### TO-DO ITEM
How many lines in the listing below include the word "Resources"? Reply with the count alone.

### GIVEN DATA
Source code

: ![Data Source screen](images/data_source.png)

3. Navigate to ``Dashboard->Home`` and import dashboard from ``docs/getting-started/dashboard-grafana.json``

* * *

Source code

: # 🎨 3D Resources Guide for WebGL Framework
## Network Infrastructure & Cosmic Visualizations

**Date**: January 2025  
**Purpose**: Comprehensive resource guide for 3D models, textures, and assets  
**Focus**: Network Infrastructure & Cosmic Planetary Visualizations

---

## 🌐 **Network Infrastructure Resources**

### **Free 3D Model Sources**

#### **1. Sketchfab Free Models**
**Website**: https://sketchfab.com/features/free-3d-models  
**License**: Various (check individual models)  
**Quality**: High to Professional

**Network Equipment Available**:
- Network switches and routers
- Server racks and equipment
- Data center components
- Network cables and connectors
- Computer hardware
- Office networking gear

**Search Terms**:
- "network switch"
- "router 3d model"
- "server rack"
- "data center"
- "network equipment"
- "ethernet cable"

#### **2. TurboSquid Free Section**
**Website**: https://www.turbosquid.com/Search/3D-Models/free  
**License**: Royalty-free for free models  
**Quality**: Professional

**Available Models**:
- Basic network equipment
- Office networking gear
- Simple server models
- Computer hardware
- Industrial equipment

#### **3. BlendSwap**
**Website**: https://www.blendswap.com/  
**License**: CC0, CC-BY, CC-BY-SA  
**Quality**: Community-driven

...

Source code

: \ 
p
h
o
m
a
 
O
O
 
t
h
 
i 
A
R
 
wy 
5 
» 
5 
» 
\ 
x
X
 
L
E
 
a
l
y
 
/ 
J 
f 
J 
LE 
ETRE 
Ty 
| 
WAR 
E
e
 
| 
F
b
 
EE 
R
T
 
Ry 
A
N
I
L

### ANSWER SECTION
2